Sei intriganti casi «bresciani» per il giudice Petri
Piccoli mostri, omuncoli capaci di tanto obbrobrio, criminali di cabotaggio ridotto e comunque organizzati, perché il male trova sempre insospettabili risorse anche nella mediocrità più grigia, eppure idonea per truffare e uccidere. Alcuni insetti sono infatti letali quanto le bestie feroci.
L’ex magistrato Gianni Simoni non distoglie l’attenzione dalla palude della provincia, in cui ipocrisia, voracità e cupidigia regolano economie e sentimenti.
Gli assassini non hanno tratti lombrosiani né quozienti di intelligenza alla Hannibal Lecter, sono terribilmente normali, passano inosservati in società.
La chiave rubata e altre storie. Sei casi per il giudice (Tea , pp.240, euro 14,00) è una silloge di racconti in cui ritroviamo personaggi (in primis il giudice Petri, alter ego dell’autore) e ingredienti dell’universo simoniano, Brescia compresa, con la toponomastica del centro storico e le sue consuete colonne di cronaca nera che rispecchiano in scala minore lo smarrimento contemporaneo nazionale. Di un Paese senza, direbbe Arbasino, in cui contano solo l’odore dei soldi e i sogni lunghi un giorno
Il primo racconto, che dà il titolo al volume, vede il giudice Petri ormai in pensione alle prese con una vedova, vicina di casa e appena restaurata dal chirurgo estetico, che ha chiesto un appoggio dopo il furto di un prezioso dipinto di Fattori che aveva in salotto. Gatta ci cova, ovviamente.

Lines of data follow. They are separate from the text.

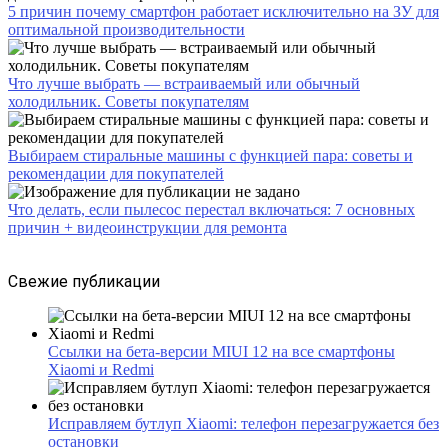
5 причин почему смартфон работает исключительно на ЗУ для
оптимальной производительности
Что лучше выбрать — встраиваемый или обычный
холодильник. Советы покупателям
Выбираем стиральные машины с функцией пара: советы и
рекомендации для покупателей
Что делать, если пылесос перестал включаться: 7 основных
причин + видеоинструкции для ремонта
Свежие публикации
Ссылки на бета-версии MIUI 12 на все смартфоны
Xiaomi и Redmi
Исправляем бутлуп Xiaomi: телефон перезагружается без
остановки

Nel secondo racconto Petri, ancora in servizio attivo, se la vede con un’altra vedova, che ha appena perso il marito abbattuto a fucilate, e già si consola con un giovane maschio alfa.
Nel terzo racconto siamo di fronte ad una sparizione nel condominio: il ragionier Bassi, simpatico e affidabile, non ha più fatto ritorno a casa dalla moglie, un maresciallo senza divisa. Un caso da segnalare a «Chi l’a visto»? Il poveretto non è andato da nessuna parte e mai ci andrà. A seguire, un sequestro di persona, un rapina in banca sventata, un caso pietoso di omicidiosuicidio di fronte al quale il commissario Grazia Bruni, il «delfino» di Petri, fa uno strappo alla deontologia professionale. Come sa fare Montalbano.
Senza fare il sermone, Gianni Simoni guarda la canaglitudine che non è un’eccezione, ma una costante delle umani sorti quotidiane.